# After 17 long days..



## SuziPatrick06 (Mar 12, 2010)

My oberon finally arrived..like I predicted..I had my skin & kindle before it arrived..now some pics of my Keegan Kindle


----------



## intinst (Dec 23, 2008)

Really like that cover and skin, makes a very nice Kombo!


----------



## Susan in VA (Apr 3, 2009)

That's a _great_ combination!

Now, are you going to buy a green Borsa Bella to match?


----------



## Carol Hanrahan (Mar 31, 2009)

Love that cover!  
Not into skins though - I think I'm the only one.


----------



## intinst (Dec 23, 2008)

Carol Hanrahan said:


> Love that cover!
> Not into skins though - I think I'm the only one.

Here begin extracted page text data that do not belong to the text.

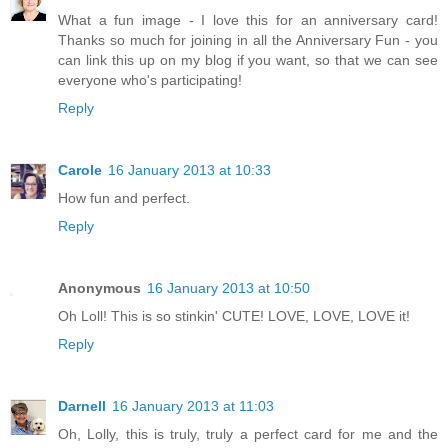
What a fun image - I love this for an anniversary card!
Thanks so much for joining in all the Anniversary Fun - you
can link this up on my blog if you want, so that we can see
everyone who's participating!
Reply
Carole
16 January 2013 at 10:33
How fun and perfect.
Reply
Anonymous
16 January 2013 at 10:50
Oh Loll! This is so stinkin' CUTE! LOVE, LOVE, LOVE it!
Reply
Darnell
16 January 2013 at 11:03
Oh, Lolly, this is truly, truly a perfect card for me and the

Not the only, but one of the few.


----------



## CegAbq (Mar 17, 2009)

Oh  I really like that color scheme & the themes - nice job.


----------



## SuziPatrick06 (Mar 12, 2010)

I did think about a Borsa Bella bag but my DH bought me a really nice new purse that was big enought to hold my kindle..but maybe in the future..I'm addicted to bags.


----------



## drenee (Nov 11, 2008)

Very pretty.  Thank you for sharing.
deb


----------



## cheerio (May 16, 2009)

Nice colors


----------